A Miami-based nonprofit is taking a popular theme park to court for failing to reasonably accommodate attendees in its primary event space.
In April, Housing Opportunities Project for Excellence (HOPE) held its annual Miami-Dade County Fair Housing Month Celebration at Jungle Island’s Treetop Ballroom. Three of the event’s honorees required a ramp to access the Ballroom’s stage, due to their mobility disabilities.
To request the ramp, Jungle Island instructed HOPE to contact its catering and event management contractor, Ovations. The company, which recently changed it name to Spectra, charged them $2,261.

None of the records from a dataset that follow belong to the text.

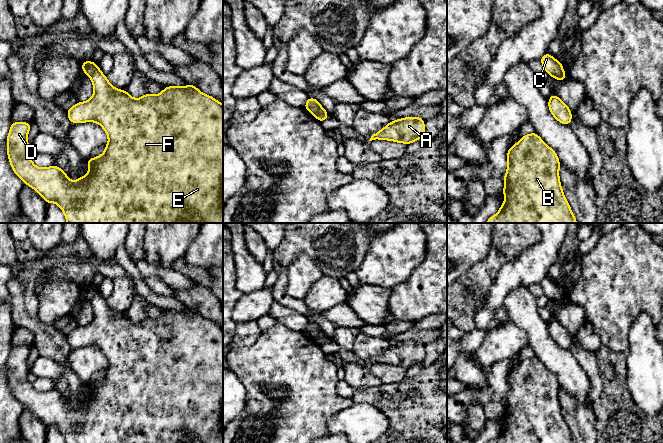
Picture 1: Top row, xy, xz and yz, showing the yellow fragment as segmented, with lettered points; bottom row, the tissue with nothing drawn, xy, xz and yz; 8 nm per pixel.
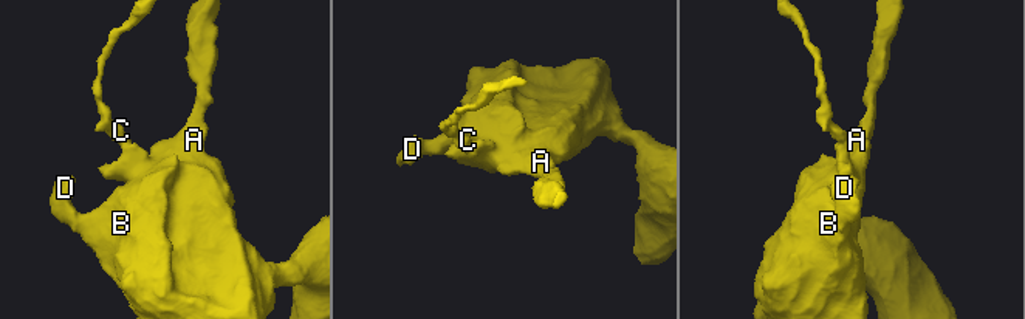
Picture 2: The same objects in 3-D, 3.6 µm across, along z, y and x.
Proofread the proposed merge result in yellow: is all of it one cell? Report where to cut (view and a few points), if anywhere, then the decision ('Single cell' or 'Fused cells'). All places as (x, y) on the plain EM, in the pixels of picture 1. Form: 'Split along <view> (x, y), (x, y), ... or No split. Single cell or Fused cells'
Split along yz (562, 293), (552, 300). Fused cells

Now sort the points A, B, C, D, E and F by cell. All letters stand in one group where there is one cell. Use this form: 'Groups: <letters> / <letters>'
Groups: A B D E F / C

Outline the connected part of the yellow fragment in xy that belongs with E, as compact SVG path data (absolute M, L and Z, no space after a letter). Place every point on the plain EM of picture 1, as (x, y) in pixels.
M99 292L89 300L93 306L93 320L86 326L74 328L66 336L72 348L93 345L102 350L109 362L104 377L101 380L85 384L90 393L88 398L71 406L65 396L55 388L48 392L38 392L33 388L33 384L27 380L30 372L27 359L31 347L12 346L7 360L7 378L14 397L24 408L38 416L46 428L55 426L64 436L66 443L223 443L223 406L221 403L223 400L223 329L212 320L201 317L197 311L189 307L186 311L166 310L158 319L146 317L141 322L134 323L126 314L114 312Z

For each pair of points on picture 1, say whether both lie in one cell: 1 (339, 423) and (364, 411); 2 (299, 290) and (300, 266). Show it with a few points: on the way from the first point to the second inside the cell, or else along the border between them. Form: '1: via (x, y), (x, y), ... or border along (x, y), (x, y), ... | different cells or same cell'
1: via (345, 422), (353, 422), (358, 417) | same cell
2: via (299, 284), (300, 272) | same cell

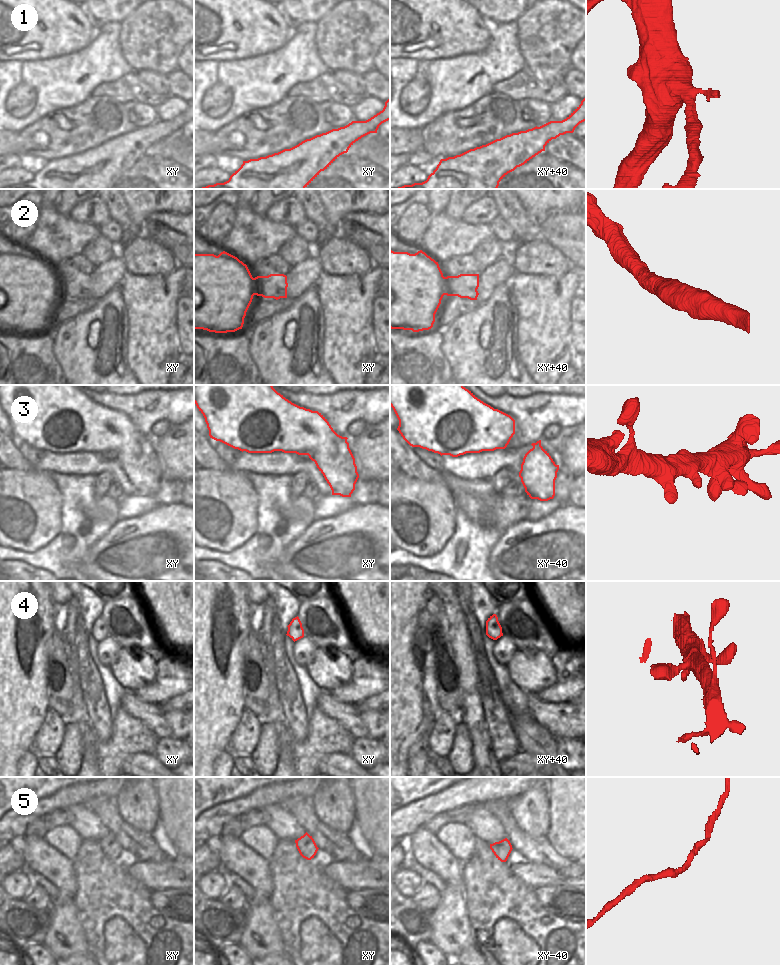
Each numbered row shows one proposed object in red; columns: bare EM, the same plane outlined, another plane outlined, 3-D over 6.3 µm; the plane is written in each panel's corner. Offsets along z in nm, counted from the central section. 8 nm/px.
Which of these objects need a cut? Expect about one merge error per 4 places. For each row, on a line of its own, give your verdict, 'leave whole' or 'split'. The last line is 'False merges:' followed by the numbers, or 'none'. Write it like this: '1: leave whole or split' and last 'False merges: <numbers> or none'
1: split
2: leave whole
3: leave whole
4: leave whole
5: leave whole
False merges: 1

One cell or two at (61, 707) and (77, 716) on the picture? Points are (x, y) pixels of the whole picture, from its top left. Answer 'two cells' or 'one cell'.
two cells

HOPE paid the money, but has since tried, unsuccessfully, to recoup the funds. Finally, on October 16, it filed a federal lawsuit in the U.S. District Court for the Southern District of Florida.
“You can’t surcharge a group for having persons with disabilities attend,” HOPE Attorney Matthew Dietz told the Maimi New Times. “It’s wrong, especially when they are the honorees.”
As HOPE sees it, Jungle Island, which hosts hundreds of events in the space each year, must provide a ramp, free of charge, as a reasonable accommodation pursuant to the Americans with Disabilities Act and Section 504 of the Rehabilitation Act.
“If you had a bride in a wheelchair, is her wedding more expensive because she needs a ramp to get up on the riser?” HOPE President and CEO Keenya Robertson told the Daily Business Review.
A spoksesperson for Jungle Island told the Miami New Times that it has “purchased a ramp to have for future requests,” though HOPE President Robertson also allegedly was told in July the company would stop providing temporary staging at events altogether.
Jungle Island and Ovations, in addition to the city of Miami, which leases the space to the theme park, are named as defendants in the lawsuit.